Please--there are people working on this. I will send them this thread so they can follow it but I am concerned that an unapproved foster home could be a disaster for his dogs. Not all people out there are trustworthy. Someone recently STOLE a puppy they were fostering for a local rescue.


----------



## gsd&mal crazy1 (May 22, 2008)

CampPappy,
we would all be in the guessing game with that. as long as it would take him to find another home. we know how long that can take. also he is on social security and no employment, so that adds to his toughness with the situation. he is really stuck in a rut. so who knows. who ever fostered should be looking at the possibility that it will be a forever thing. i'm going to try to get to see the dogs and see how social they are. he said they have only been with him and have not had much socialization. they bark at neighbors and all. 
i asked him how his neighbors would vouch for him and his dogs and he said they would just say he's the man with the big dogs they are scared of.


----------



## BowWowMeow (May 7, 2007)

> Originally Posted By: gsd&mal crazy1CampPappy,
> we would all be in the guessing game with that. as long as it would take him to find another home. we know how long that can take. also he is on social security and no employment, so that adds to his toughness with the situation. he is really stuck in a rut. so who knows. who ever fostered should be looking at the possibility that it will be a forever thing. i'm going to try to get to see the dogs and see how social they are. he said they have only been with him and have not had much socialization. they bark at neighbors and all.
> i asked him how his neighbors would vouch for him and his dogs and he said they would just say he's the man with the big dogs they are scared of.
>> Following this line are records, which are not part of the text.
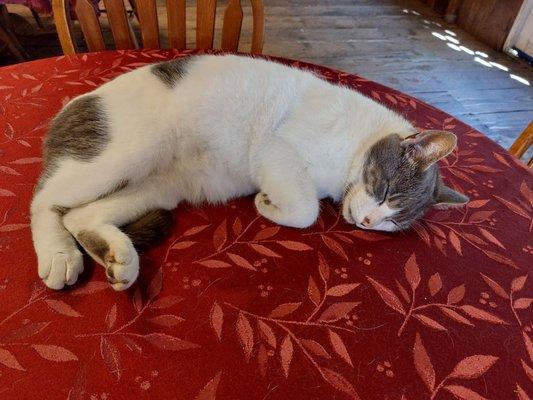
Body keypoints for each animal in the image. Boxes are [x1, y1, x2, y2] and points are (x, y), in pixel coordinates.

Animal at [31, 54, 468, 290]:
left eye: (393, 223)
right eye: (386, 191)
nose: (368, 222)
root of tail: (71, 104)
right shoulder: (278, 149)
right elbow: (306, 210)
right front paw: (266, 203)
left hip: (160, 187)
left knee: (80, 216)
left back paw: (117, 258)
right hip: (130, 151)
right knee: (43, 201)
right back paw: (59, 255)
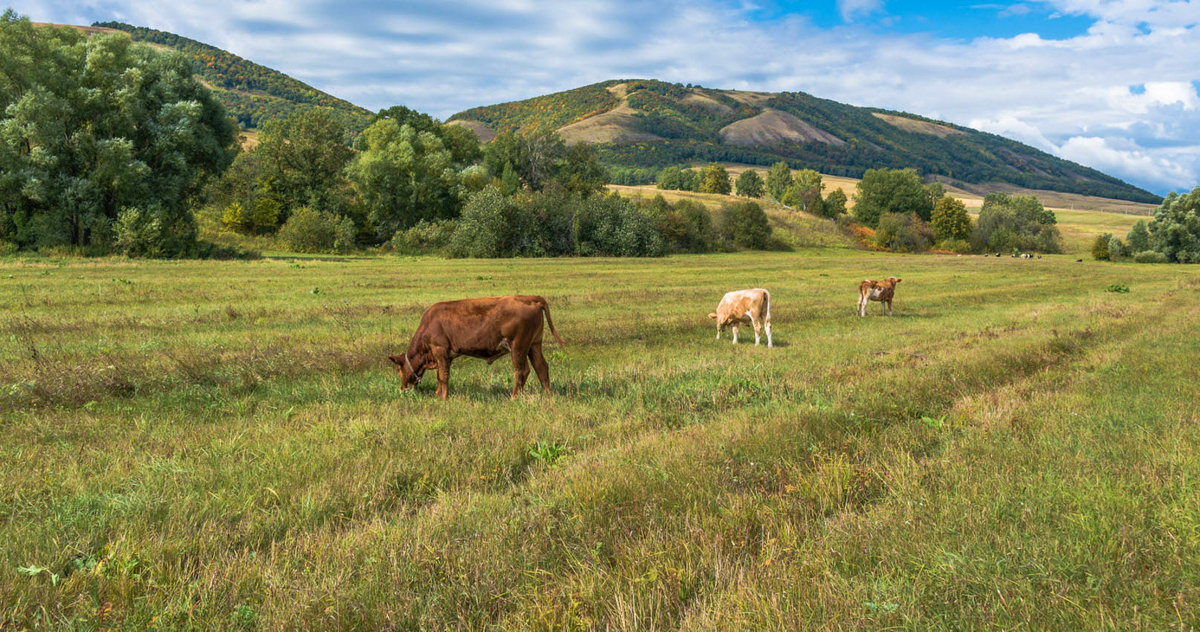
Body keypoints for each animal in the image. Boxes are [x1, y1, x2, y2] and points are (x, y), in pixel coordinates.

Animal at [388, 297, 566, 400]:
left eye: (398, 369)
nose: (402, 388)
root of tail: (531, 299)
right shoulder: (445, 356)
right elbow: (440, 375)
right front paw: (438, 394)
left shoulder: (440, 349)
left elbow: (443, 376)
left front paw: (443, 397)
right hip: (534, 344)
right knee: (541, 367)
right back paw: (547, 395)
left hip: (518, 346)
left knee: (522, 370)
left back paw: (514, 397)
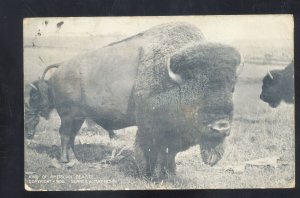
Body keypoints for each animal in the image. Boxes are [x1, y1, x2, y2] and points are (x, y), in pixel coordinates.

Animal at [25, 22, 241, 179]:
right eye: (196, 88)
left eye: (232, 87)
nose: (221, 127)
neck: (173, 80)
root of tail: (60, 69)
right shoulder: (150, 128)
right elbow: (151, 150)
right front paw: (149, 175)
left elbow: (170, 154)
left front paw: (171, 175)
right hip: (69, 115)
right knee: (64, 135)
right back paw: (65, 161)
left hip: (78, 117)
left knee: (70, 136)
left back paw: (74, 160)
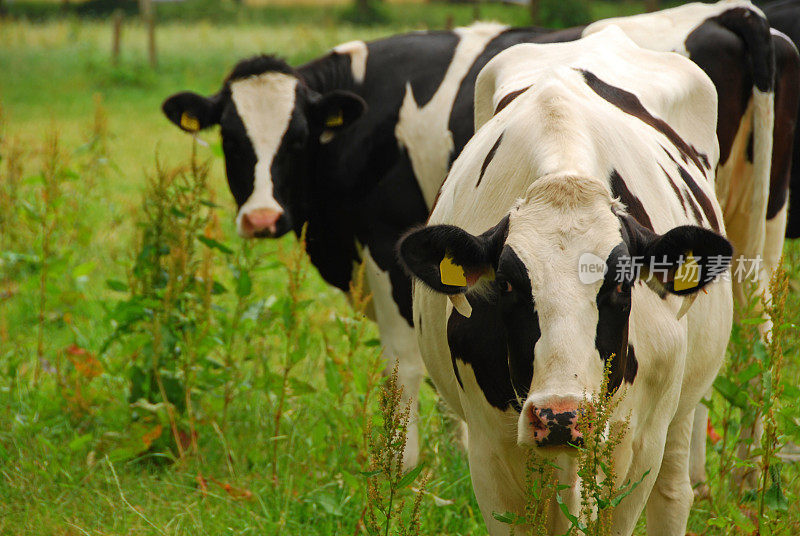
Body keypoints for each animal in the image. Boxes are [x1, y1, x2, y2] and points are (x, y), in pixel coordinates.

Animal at [162, 0, 792, 472]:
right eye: (232, 139)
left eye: (295, 138)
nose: (261, 217)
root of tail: (733, 11)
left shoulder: (388, 244)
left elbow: (403, 360)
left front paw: (404, 462)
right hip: (755, 231)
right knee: (751, 335)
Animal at [396, 26, 736, 536]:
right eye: (507, 285)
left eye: (621, 284)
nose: (559, 416)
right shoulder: (489, 450)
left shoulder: (636, 446)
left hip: (679, 409)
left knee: (673, 494)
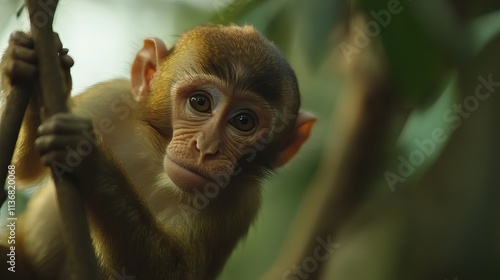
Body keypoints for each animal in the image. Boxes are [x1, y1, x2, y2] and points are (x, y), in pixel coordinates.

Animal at [0, 25, 316, 278]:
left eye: (243, 121)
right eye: (200, 102)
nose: (205, 147)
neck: (156, 161)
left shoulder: (241, 202)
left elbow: (172, 271)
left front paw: (89, 157)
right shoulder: (110, 98)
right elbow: (26, 169)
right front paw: (30, 64)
Again, I know how heartbreaking this is and that you want to help but _please do not be tempted to take on these dogs yourself_, either as a foster or just to help him. I know how much you love gsds and that you really feel for Randy but there are two rescues trying to help out right now. I'm sure things will not move fast enough for anyone but they are aware of the situation and actively working on it.


----------



## gsd&mal crazy1 (May 22, 2008)

well please have them contact this man and let him know this. he calls me which is o.k. but i am feeling the need to help him. he knows some woman named Mary called him and said she is going to help but he does not really know what anyone is trying to do for him. please have some one call him and leave him with a number that he can contact them at. 
thanks.


----------



## BowWowMeow (May 7, 2007)

*Re: BUFFALO, NY-M&F, 9 & 11*

Here is an update from the pres of Buffalo Humane who is trying to help this man:

"Two GSDs are living with a
gentleman in his one-bedroom apartment here in Buffalo and the man's NYC
landlord wants them out. Unfortunately they are 9- and 11-yrs old. I called
the landlord and asked him to give us some time to work to see what could be done. It looks like we have about 3 weeks tops. These dogs WILL be
euthanized (as too old and not adoptable) if they go to a shelter. I'm going
to go check out the situation and the dogs further. I'm hoping that, if the
current owner seems good and responsible with the dogs, we may be able
either to (a) put him in touch with legal aid (the guy is on disability) to
advise him of his renter's rights (which I think are being violated here),
or (b) to try to find him alternative housing within his means. "


----------



## Myamom (Oct 10, 2005)

*Re: BUFFALO, NY-M&F, 9 & 11*

So very very sad. Thank you again for keeping up on this!


----------



## gsd&mal crazy1 (May 22, 2008)

*Re: BUFFALO, NY-M&F, 9 & 11*

yeah thanks for the update. so the youngest dog is 9 and not 6 huh. wow. that's really unfortunate that they would be put down. let me know if there is anything i can do. i am pretty close.


----------



## daniella5574 (May 2, 2007)

*Re: BUFFALO, NY-M&F, 9 & 11*

Has there been any word on these two?


----------



## BowWowMeow (May 7, 2007)

*Re: BUFFALO, NY-M&F, 9 & 11*

I will ask for an update.


----------



## gsd&mal crazy1 (May 22, 2008)

*Re: BUFFALO, NY-M&F, 9 & 11*

still no update on this man and his 2 gsd's ?


----------



## dd (Jun 10, 2003)

*Re: BUFFALO, NY-M&F, 9 & 11*

Update??

dd


----------